Automated Software Testing Overview
Getting Started With Visual Basic on an Automated Testing Project
Introduction to the Visual Basic Development Environment
Understanding Visual Basic Application Essentials
Creating Test Utilities
Testing with the Windows Registry
Introduction to the Windows API
Introduction to Database Testing
Introduction to Testing COM Components
Testing the Web with Visual Basic
VB.NET: Brave New World
From Tester to Tester: Advice to the Visual Basic Automator
Resources and References
File Access and Management
Required Reading: Automated Testing Essays
o Seven Steps to Automation Success by Bret Pettichord
o Test Automation Snake Oil by James Bach
o Advice for Automated Testers Learning Visual Basic by Elisabeth Hendrickson
When I originally started programming professionally I had a 'C' background and was used to embedding 68000 assembler within the C to avoid the O/S that I was writing on, consequently I was used to lots of text files which I included within each other and make files to control the build process.

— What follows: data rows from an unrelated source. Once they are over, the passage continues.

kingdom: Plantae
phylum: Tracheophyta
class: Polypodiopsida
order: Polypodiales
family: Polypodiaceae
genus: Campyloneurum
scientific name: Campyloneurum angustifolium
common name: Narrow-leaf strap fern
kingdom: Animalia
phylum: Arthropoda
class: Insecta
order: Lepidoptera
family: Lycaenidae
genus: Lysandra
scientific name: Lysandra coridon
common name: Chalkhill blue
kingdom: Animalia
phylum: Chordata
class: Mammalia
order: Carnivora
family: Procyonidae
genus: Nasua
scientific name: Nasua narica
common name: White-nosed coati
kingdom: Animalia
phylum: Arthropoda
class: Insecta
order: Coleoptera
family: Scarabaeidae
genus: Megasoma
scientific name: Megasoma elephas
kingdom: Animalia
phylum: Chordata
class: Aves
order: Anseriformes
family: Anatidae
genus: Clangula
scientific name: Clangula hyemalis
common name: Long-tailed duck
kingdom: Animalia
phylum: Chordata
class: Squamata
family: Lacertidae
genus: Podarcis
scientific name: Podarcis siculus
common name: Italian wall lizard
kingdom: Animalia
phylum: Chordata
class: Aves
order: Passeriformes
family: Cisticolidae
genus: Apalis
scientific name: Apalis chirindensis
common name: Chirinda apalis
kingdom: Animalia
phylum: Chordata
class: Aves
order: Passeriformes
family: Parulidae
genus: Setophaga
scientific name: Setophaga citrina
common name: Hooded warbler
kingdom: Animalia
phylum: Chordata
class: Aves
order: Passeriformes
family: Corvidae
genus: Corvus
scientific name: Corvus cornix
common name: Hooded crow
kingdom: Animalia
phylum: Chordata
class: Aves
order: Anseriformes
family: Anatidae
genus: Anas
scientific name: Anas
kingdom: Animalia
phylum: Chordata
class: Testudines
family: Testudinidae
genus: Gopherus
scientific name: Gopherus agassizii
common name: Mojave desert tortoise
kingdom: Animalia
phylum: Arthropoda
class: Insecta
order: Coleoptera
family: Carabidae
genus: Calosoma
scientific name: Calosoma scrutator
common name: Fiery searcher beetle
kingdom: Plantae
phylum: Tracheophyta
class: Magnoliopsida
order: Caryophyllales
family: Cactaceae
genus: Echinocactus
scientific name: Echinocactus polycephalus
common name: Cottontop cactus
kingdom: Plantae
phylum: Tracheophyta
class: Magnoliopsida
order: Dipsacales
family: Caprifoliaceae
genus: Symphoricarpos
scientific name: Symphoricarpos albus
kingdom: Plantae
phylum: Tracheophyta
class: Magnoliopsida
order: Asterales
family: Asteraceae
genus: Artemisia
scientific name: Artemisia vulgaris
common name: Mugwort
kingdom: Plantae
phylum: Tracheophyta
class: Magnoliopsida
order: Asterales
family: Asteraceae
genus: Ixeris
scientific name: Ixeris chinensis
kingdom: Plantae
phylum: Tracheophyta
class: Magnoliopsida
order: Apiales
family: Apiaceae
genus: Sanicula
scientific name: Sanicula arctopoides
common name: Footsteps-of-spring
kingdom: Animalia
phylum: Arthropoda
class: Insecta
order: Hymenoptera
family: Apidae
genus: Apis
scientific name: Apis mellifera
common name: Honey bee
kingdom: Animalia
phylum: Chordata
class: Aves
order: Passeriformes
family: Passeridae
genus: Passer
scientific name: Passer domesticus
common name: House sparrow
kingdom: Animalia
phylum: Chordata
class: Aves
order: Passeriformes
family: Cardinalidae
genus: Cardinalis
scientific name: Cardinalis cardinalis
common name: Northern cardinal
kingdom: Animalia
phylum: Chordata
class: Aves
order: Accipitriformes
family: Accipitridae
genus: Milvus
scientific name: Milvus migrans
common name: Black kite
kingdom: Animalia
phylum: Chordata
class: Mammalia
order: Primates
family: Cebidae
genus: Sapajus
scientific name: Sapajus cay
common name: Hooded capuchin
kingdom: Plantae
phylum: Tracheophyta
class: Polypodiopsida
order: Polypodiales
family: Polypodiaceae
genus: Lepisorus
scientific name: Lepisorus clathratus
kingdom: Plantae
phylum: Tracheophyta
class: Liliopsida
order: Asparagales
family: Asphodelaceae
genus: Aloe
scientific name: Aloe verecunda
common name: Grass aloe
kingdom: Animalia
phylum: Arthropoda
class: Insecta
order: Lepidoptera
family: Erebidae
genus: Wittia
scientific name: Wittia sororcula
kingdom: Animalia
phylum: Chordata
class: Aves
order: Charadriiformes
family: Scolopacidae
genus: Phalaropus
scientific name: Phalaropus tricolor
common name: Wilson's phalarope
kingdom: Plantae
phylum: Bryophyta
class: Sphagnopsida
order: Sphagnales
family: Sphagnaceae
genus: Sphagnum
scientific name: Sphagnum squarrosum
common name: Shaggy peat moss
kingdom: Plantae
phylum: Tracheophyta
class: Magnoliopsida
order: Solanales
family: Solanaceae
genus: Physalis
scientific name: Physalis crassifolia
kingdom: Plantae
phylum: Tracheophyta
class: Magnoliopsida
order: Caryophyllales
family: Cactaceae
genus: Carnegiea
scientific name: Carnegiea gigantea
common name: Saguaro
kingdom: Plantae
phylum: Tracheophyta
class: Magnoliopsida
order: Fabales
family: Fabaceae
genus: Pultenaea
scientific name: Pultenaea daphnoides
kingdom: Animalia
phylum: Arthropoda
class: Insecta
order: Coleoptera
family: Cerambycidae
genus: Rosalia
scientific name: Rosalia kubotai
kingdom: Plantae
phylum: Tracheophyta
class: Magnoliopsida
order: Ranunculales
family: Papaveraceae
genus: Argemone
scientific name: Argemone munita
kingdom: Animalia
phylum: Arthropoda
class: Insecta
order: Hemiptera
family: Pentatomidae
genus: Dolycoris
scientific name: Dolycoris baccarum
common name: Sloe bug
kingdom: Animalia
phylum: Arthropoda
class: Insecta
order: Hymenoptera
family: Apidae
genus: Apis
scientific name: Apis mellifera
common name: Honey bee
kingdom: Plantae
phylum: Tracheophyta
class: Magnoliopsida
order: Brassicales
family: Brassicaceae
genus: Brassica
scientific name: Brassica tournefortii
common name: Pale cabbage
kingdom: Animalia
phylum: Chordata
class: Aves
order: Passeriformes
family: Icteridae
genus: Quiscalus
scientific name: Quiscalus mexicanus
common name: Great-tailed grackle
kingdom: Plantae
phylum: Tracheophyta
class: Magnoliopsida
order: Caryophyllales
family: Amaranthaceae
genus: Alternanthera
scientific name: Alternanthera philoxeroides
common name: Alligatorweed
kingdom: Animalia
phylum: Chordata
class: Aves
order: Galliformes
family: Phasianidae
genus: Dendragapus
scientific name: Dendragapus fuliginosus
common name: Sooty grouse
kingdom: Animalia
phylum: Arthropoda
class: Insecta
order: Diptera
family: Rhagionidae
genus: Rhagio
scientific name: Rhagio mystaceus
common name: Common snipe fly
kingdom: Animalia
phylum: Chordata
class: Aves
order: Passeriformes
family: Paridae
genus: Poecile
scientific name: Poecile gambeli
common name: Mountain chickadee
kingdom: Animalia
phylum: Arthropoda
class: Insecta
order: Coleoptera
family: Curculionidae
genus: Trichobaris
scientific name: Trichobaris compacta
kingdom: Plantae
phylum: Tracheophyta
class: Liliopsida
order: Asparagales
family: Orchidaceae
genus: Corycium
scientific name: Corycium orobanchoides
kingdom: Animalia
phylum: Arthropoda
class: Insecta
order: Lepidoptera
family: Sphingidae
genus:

My IDE was a text editor and a set of batch scripts set off the compile/link cycle.
And then I started programming in Visual Basic in VB 3.0.
I can still remember my confusion after having installed the software, leafed through the manual, and after drawing a command button on a form, thinking, "OK, so now where do I write the code?"
I'm confident that no such confusion will affect the readers of "Visual Basic for Testers". It is suitable for all; from new fledgling programmers who haven't cut any code, to cynical old testers that have been programming for longer than they have been shaving.
Visual Basic is the ideal language for a tester to know, that and Perl, PHP or some other scripting language. All of the sites I have worked on have used the Microsoft Office Suite which uses Visual Basic for Applications (VBA) as the macro language.
At every single site I've been on, I have either written, or helped to write, macros to take information out of testing tools or defect tracking tools and populate spreadsheets or word documents. I've used MS Access and VBA to generate test data and to verify test data. I've even written test repositories, defect tracking systems and VT52 script playback tools, all in Visual Basic.
VB is an essential skill for testers working on MS Windows based sites.
I've read many programming books and this is unlike all of them. I've never encountered a Visual Basic programming book that has introduced the programmer to COM, the registry and API calls before explaining how to do drop down menus. But the approach works well here.
VB in this book is being taught as a means to a very practical, and often very technical, end. When you build the solutions in this book you are not building "Applications" you are building focussed tools.
Good practise is stressed from the outset and the book sharply reminded me of a few coding and GUI practises that I haven't really been doing of late in my own VB solutions.
Some of the items covered have been treated in greater detail by other very technical books and articles. These are often offputting to the beginner but they are well introduced in this text.
One difficulty that beginners to programming often have is in identifying appropriate programs to write which will exercise the skills that they have learned, push them to learn more but not be too unachievable. This should not be a problem to the testers learning Visual Basic here. The techniques are explained in such a way that the uses and immediate applications to the tester's own site are apparent.
This book is a first step. The reader will have to supplement the information here with other reading and plenty of practise, I have attached a few follow on sources at the bottom of this review but there are many good pointers in the book itself and on the companion web site.
But this is not just a book that teaches VB, this is a book which teaches practical test automation. There are many pages devoted to effective use of automation and also in tempering the tester's desire to automate everything with their new found programming skills. The articles by James Bach and Bret Pettichord are particularly good in this respect but Mary Sweeney offers much council throughout the book.
I thoroughly recommend this book to testers of all programming experience: from none to some, and much to lots. And for those testers who think that programming is only for programmers and has no benefit to the practising tester, then I encourage you to read this and get coding.